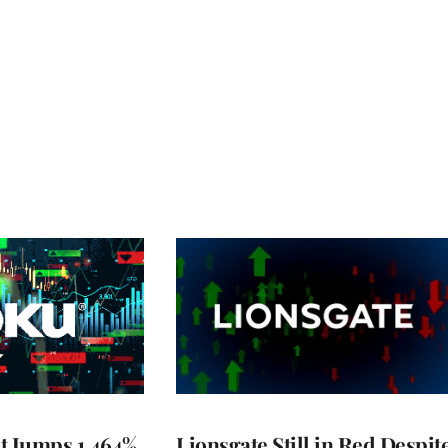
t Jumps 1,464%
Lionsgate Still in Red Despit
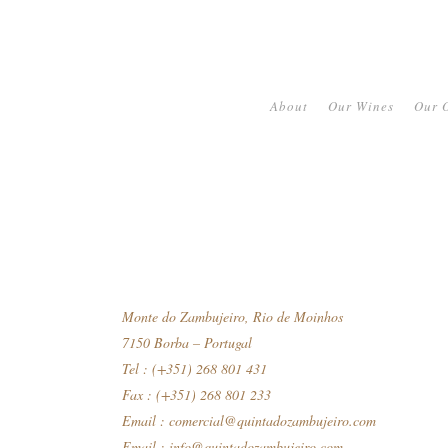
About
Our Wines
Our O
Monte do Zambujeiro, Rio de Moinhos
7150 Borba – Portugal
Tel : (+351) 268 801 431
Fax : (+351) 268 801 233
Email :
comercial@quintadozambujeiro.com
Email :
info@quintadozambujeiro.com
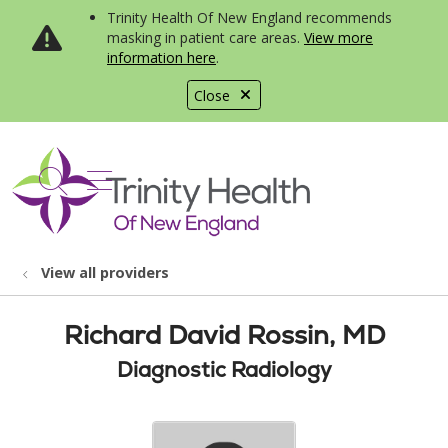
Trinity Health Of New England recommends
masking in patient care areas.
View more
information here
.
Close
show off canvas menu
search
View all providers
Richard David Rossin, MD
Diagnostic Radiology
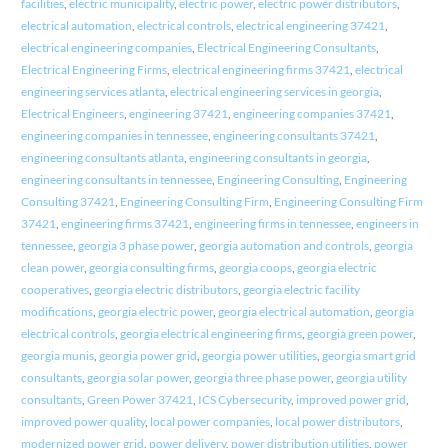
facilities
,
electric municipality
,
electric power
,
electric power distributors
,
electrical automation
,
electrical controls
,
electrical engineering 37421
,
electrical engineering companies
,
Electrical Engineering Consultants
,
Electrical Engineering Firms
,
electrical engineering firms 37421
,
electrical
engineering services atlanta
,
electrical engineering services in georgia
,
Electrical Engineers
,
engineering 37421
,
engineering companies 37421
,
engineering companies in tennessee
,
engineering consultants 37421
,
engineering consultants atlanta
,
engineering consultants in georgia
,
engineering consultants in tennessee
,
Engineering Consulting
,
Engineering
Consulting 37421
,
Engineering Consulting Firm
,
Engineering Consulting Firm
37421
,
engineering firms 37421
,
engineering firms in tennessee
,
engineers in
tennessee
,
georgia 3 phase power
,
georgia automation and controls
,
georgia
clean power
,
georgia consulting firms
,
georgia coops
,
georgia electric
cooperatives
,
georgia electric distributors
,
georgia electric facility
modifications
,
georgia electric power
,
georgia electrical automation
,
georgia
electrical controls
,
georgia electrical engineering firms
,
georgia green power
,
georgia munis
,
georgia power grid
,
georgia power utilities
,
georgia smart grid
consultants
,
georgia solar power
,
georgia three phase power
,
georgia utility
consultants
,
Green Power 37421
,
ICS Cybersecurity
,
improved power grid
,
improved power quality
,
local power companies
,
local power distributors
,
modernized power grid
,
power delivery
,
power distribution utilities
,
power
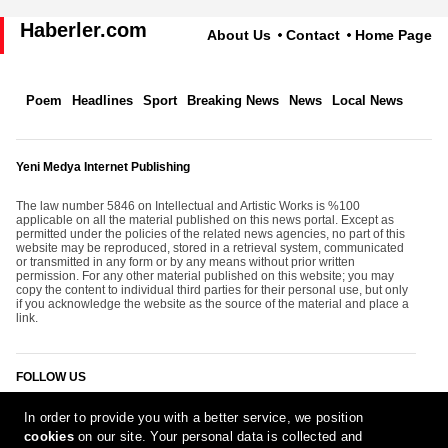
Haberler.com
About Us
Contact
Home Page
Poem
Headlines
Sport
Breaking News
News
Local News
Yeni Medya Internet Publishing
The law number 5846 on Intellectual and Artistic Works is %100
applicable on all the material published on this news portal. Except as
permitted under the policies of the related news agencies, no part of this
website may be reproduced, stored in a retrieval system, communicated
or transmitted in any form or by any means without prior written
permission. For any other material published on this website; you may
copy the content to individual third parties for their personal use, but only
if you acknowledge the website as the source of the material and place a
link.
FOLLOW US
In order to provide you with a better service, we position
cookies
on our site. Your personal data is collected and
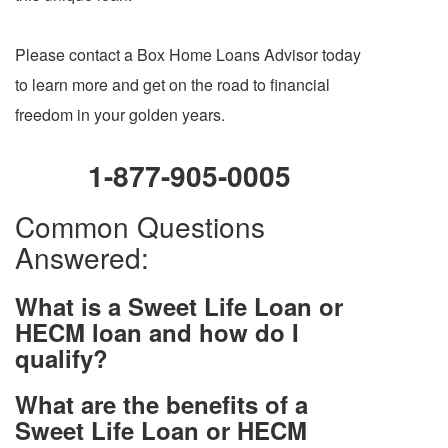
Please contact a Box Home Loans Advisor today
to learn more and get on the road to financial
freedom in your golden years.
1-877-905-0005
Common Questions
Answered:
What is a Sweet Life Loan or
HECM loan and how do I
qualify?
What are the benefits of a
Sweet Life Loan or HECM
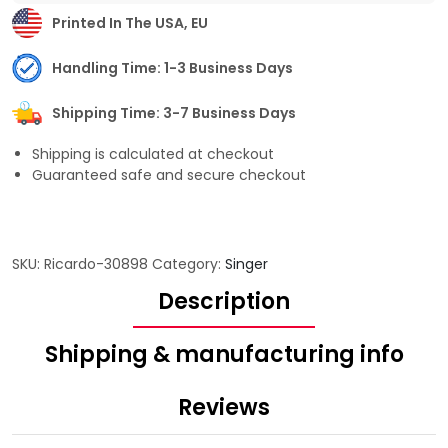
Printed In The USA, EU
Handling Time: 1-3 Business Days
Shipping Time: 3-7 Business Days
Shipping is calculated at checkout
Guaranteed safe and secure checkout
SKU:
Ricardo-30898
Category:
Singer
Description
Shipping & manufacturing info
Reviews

==

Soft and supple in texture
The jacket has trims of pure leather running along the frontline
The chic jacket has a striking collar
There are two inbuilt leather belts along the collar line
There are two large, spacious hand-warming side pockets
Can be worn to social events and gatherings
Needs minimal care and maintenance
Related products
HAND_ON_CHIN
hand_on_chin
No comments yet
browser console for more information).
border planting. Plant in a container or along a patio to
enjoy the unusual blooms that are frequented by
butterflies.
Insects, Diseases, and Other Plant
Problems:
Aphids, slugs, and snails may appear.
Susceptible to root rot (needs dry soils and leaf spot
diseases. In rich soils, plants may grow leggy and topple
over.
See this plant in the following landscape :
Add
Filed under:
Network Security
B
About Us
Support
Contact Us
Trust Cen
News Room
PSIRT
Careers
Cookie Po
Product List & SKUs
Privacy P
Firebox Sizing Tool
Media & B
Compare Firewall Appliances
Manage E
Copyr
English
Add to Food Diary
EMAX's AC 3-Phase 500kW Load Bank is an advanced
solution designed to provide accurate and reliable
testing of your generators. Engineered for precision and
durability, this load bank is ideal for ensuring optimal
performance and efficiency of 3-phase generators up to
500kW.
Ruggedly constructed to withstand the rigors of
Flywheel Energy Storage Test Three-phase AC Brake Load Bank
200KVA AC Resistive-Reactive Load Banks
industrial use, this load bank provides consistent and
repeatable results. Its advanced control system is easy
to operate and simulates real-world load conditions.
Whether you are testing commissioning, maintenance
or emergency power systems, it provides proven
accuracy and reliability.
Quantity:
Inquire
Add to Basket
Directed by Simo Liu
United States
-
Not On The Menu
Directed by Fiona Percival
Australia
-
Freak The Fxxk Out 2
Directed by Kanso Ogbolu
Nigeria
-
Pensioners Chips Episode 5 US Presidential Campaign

● Work request
Whenever the string "personal" occurs in a line of the entries above, copy that line.

● Answer below
copy the content to individual third parties for their personal use, but only
on our site. Your personal data is collected and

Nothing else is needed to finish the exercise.